• _TASK OBJECTIVE_
Extract the records below word for word and ignore the images.

• _DATA SECTION_

* * * * * * *

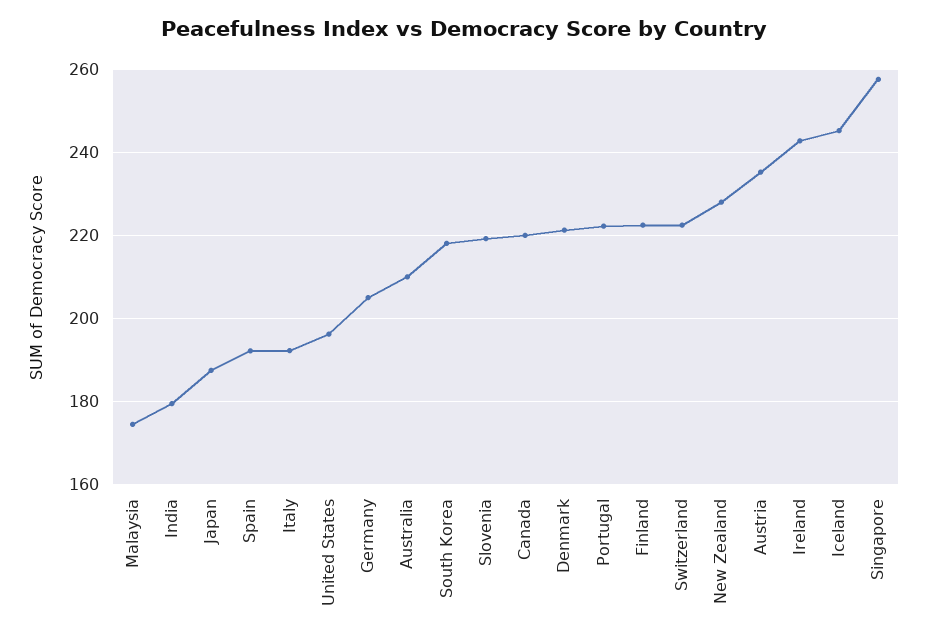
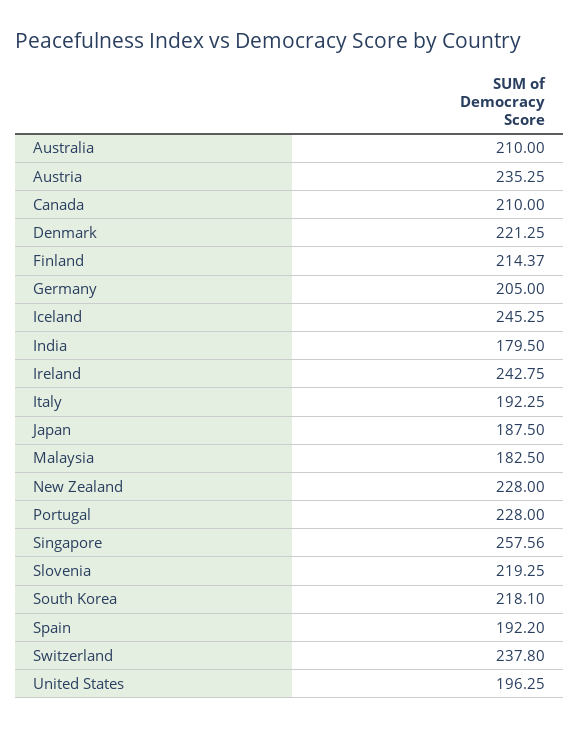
Malaysia: 174 -> 182.5
Canada: 220 -> 210
Portugal: 222 -> 228
Finland: 222 -> 214.37
Switzerland: 222 -> 237.8

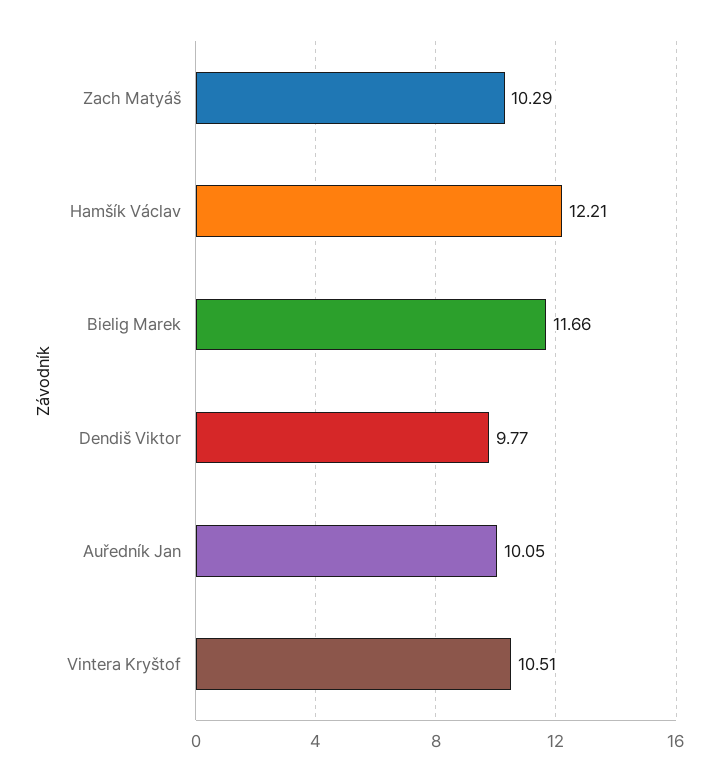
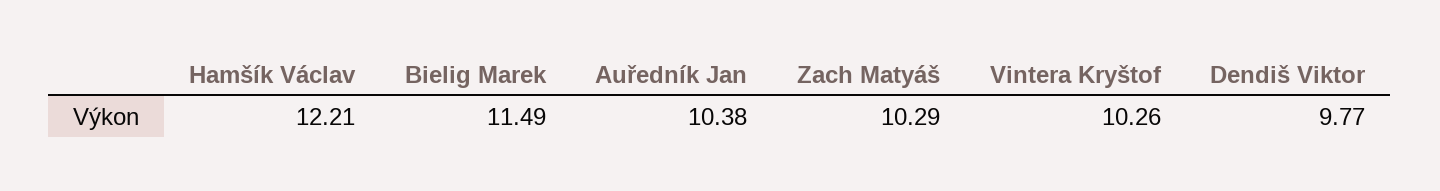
Bielig Marek: 11.66 -> 11.49
Auředník Jan: 10.05 -> 10.38
Vintera Kryštof: 10.51 -> 10.26

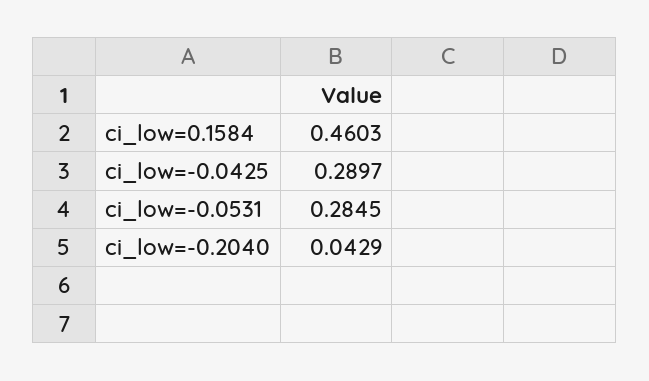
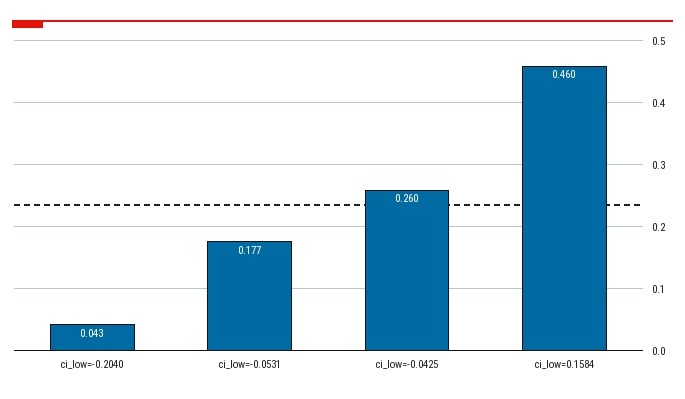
ci_low=-0.0425: 0.2897 -> 0.26
ci_low=-0.0531: 0.2845 -> 0.177

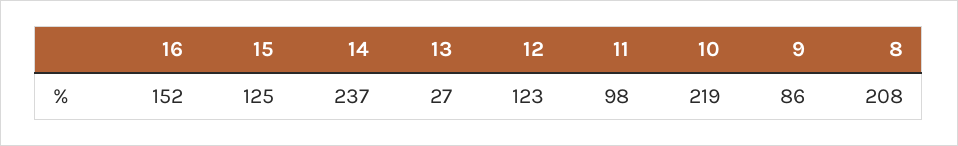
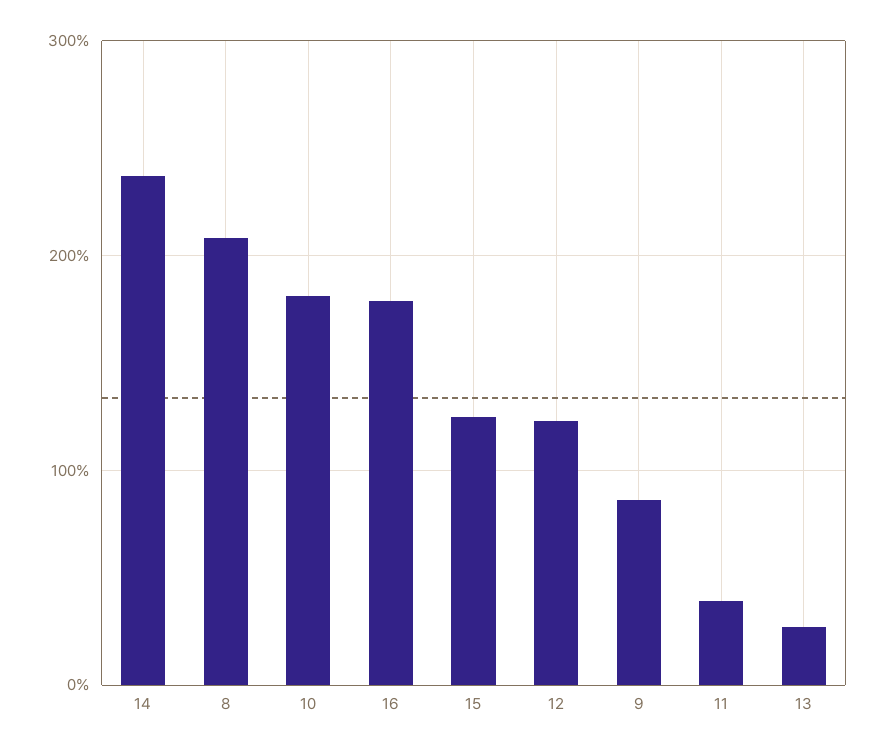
16: 152 -> 180
11: 98 -> 40
10: 219 -> 180

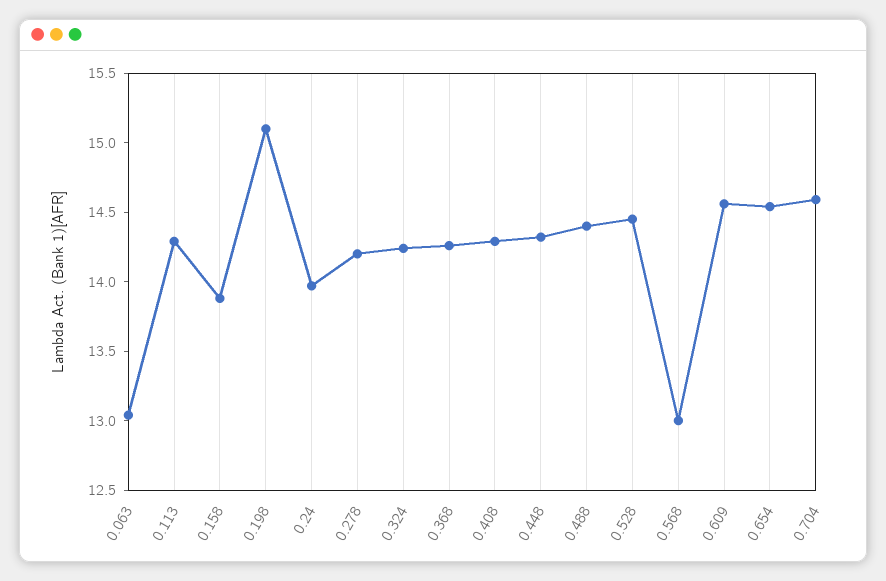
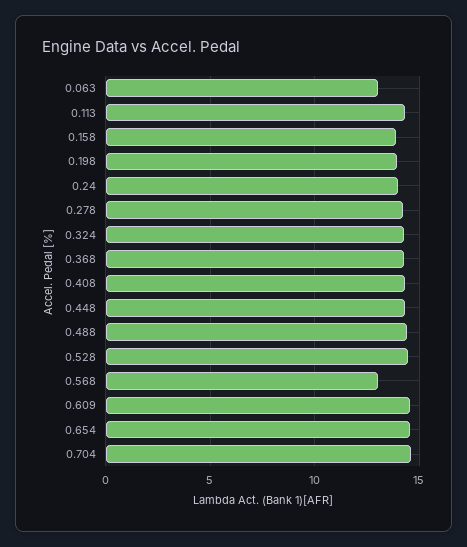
0.198: 15.1 -> 14

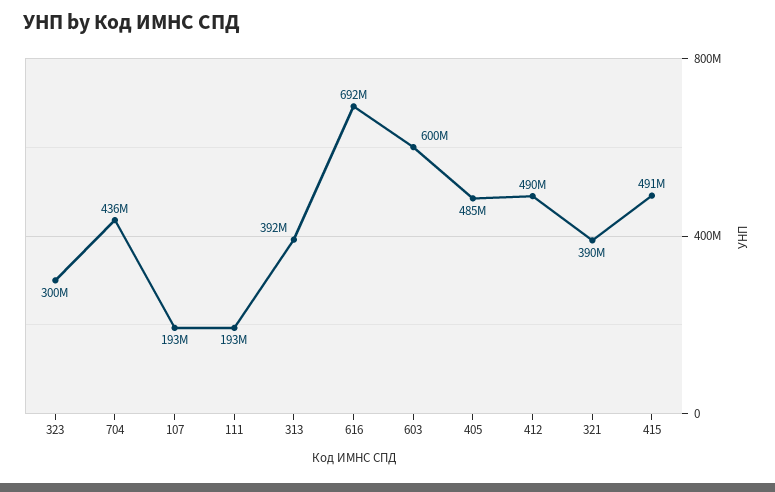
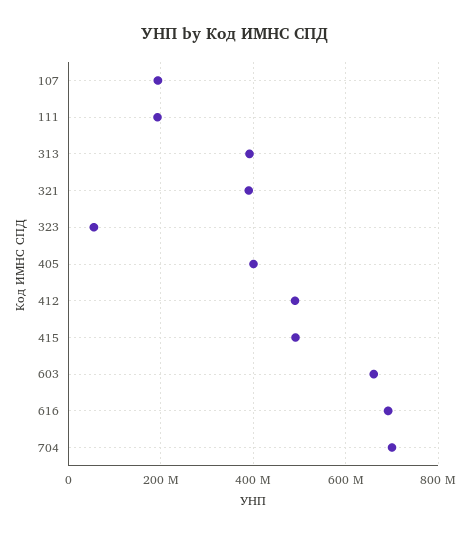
323: 300000000 -> 60000000
704: 436000000 -> 700000000
603: 600000000 -> 660000000
405: 485000000 -> 400000000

* * * * * * *

• _TASK ANSWER_
Malaysia: 174 -> 182.5
Canada: 220 -> 210
Portugal: 222 -> 228
Finland: 222 -> 214.37
Switzerland: 222 -> 237.8

Bielig Marek: 11.66 -> 11.49
Auředník Jan: 10.05 -> 10.38
Vintera Kryštof: 10.51 -> 10.26

ci_low=-0.0425: 0.2897 -> 0.26
ci_low=-0.0531: 0.2845 -> 0.177

16: 152 -> 180
11: 98 -> 40
10: 219 -> 180

0.198: 15.1 -> 14

323: 300000000 -> 60000000
704: 436000000 -> 700000000
603: 600000000 -> 660000000
405: 485000000 -> 400000000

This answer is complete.